First things first, I want to thank my great friend Ana for lending me her copy of this one! I decided to start with this for no particular reason. It’s very short so I though I could read it between another book I’m currently in the middle of. I don’t usually do this but no harm was done.
Daisy Miller was written by Henry James, an american writer. His novels are know for showing how americans used to relate with Europe and european people. This is one of the subjects of this book.
The story starts with a young man called Frederick Winterbourne that, while visiting his aunt in Vevey, Switzerland, meets a very beautiful girl called Daisy Miller. They go on a “date” while in Vevey but then they have to be apart for some time. After that, their paths cross again in Rome, even though things aren’t exactly the same.

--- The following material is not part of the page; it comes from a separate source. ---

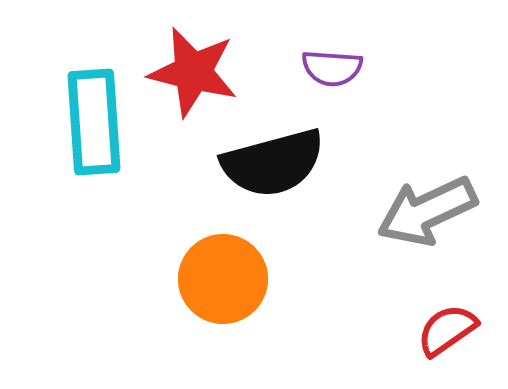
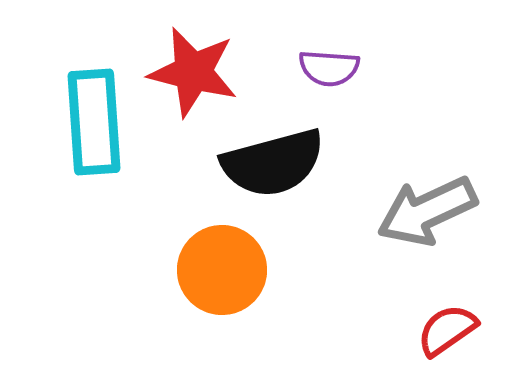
purple semicircle: moved 3 px left
orange circle: moved 1 px left, 9 px up
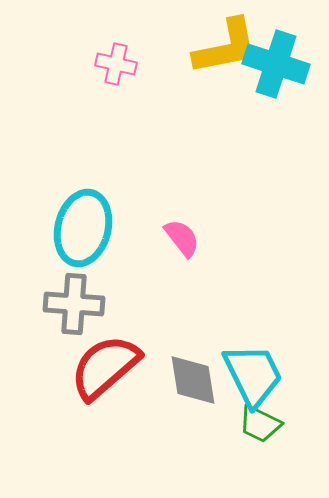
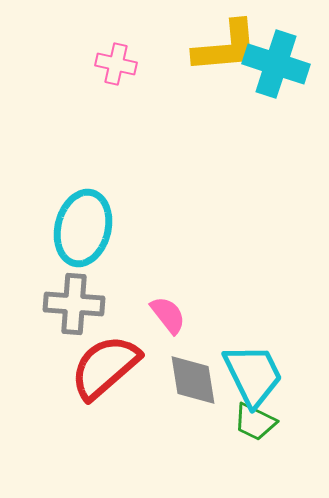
yellow L-shape: rotated 6 degrees clockwise
pink semicircle: moved 14 px left, 77 px down
green trapezoid: moved 5 px left, 2 px up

I must say, I didn’t particularly enjoyed this one. I seem to have a problem with romances from the 19th century. The relationships between the people on these books seem so unreal. I believe it was probably the way they actually behaved but it comes across as fake to me. The author is know for believing that a novel should be as realistic as possible so it is possible that the problem is with me. It also grinds my gears how women are portrait. They’re silly and light-headed. When they are portrait with some personality, it is to be a constant example of bad behaviour. Daisy is the only one with a bit of spark to her. She does what she wants and she doesn’t care even a bit. All the other characters were a little bland to be honest.
The themes are clear: how different cultures perceive each others and how an individual behaviour can be inserted in a society. All characters have various opinions, especially on Daisy’s way of living. I think the length of this book cuts a lot on the character development. With 90 pages (in my copy) we know very little about of all these people. With more pages, I would probably had developed a deeper connection with them. You can only truly like someone if you know more than a couple of things about them, right?
Since it was such a small book, there’s not a lot to talk about. I liked the overall plot but not the characters and the way they behaved with each others. It’s a nice introductory book to 19th century romances but The Wuthering Heights is still my favourite (even though it’s very different book from Daisy Miller).
Here’s one thing said by Daisy that I really liked:
“I have never allowed a gentleman to dictate to me, or to interfere with anything I do.”
If you read this one, tell me what you thought.
Thank you for taking the time to read what I write.